Investors rushed to buy high-yielding papers amid low interest rates, while the Central Bank of Kuwait was wary of committing to expensive debt as it looked to cheaper funds in the near term.
“This shows investors’ determination to lengthen the duration of their bonds in an attempt to secure the current high yields given that interest rates are on a downward trend,” Sterling Capital said in a note on the bonds.
“However, we note a decline in the acceptance rate of 60.7 percent as the Central Bank of Kuwait continues to tame aggressive bids to reduce borrowing costs despite the government’s high budget requirements.”
The effective interest rate on the 15-year 2022 bonds is 13.94 percent, while the interest rate on the 10-year 2023 tranche is 14.15 percent. Meanwhile, the 10-year 2024 note carries a 16 percent coupon.
Investors requested an average return of 16.15 percent on the 10-year bonds for 2023, with accepted offers achieving an average return of 15.97 percent including the discount on the loan principal.
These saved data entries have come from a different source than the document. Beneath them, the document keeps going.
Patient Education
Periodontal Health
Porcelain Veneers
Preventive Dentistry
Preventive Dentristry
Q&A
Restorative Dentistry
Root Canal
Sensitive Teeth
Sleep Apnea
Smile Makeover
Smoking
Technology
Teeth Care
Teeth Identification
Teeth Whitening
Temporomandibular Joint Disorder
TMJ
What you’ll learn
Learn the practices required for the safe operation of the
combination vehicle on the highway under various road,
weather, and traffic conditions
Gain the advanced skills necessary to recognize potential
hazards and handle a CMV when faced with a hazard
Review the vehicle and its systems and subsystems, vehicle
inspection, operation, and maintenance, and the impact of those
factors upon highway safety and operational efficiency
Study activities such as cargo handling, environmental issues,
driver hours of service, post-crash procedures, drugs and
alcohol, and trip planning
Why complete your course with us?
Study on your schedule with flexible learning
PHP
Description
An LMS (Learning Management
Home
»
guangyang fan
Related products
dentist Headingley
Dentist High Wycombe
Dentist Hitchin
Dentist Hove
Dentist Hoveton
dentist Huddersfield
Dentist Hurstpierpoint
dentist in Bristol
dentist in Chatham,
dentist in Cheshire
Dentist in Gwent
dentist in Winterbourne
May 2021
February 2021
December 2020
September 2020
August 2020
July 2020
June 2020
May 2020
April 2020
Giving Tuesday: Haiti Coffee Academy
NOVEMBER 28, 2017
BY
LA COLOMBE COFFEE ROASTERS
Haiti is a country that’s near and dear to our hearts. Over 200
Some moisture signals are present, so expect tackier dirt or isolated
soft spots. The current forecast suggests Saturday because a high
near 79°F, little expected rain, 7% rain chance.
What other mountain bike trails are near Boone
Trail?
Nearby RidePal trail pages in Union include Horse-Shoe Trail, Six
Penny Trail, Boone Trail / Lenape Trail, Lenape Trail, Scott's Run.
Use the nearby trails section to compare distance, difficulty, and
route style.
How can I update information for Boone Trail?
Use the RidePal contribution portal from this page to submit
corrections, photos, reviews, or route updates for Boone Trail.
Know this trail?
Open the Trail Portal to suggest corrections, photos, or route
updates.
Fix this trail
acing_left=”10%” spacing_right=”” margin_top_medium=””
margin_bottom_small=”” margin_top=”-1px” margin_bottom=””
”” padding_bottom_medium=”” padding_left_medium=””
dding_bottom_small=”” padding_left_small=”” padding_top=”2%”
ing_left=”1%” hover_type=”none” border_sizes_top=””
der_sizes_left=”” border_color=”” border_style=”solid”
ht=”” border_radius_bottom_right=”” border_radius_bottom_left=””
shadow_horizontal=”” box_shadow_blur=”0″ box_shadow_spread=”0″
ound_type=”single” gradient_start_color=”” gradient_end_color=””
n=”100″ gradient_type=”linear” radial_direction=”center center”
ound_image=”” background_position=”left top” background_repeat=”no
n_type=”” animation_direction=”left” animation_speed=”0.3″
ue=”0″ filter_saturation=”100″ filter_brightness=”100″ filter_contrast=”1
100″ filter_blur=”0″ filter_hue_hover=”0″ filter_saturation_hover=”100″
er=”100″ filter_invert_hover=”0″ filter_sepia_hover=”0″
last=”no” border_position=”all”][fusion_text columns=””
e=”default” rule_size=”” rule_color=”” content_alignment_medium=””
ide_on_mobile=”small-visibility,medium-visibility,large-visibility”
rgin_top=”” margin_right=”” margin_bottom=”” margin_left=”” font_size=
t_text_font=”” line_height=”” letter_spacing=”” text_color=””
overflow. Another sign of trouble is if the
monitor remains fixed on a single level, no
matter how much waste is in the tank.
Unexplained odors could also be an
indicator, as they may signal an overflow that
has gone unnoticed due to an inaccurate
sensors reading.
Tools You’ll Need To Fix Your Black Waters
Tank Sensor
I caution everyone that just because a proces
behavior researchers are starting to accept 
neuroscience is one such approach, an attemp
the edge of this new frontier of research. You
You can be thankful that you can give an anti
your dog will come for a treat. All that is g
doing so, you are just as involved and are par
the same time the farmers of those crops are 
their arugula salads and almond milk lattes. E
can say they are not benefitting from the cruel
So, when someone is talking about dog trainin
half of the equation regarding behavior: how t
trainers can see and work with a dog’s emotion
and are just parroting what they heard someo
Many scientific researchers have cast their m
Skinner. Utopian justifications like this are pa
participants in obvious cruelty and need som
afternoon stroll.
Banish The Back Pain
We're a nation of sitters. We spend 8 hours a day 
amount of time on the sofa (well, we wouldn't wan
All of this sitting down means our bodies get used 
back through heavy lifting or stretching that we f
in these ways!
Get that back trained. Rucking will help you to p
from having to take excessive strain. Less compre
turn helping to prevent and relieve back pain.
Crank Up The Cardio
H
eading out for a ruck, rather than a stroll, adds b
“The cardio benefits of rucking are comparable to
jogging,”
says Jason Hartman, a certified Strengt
For 15-year bonds, bidders demanded an average of 16.38 percent, while the Central Bank of Kuwait offered 16.29 percent.
The difference between the yields and the coupon rate was offset by price reductions of Sh4.73 for the 10-year bond and Sh11.63 for the Sh100 15-year bond.
The rate of return that investors receive does not have to match the coupons, as the Central Bank of Kuwait offers discounts when reopening a low-yielding security in a high-interest rate environment.
Bond discounts raise the effective rate of return as interest is paid on the face value of the bond and the investor will also be paid the full principal upon redemption despite paying less when purchasing the bond due to the discount.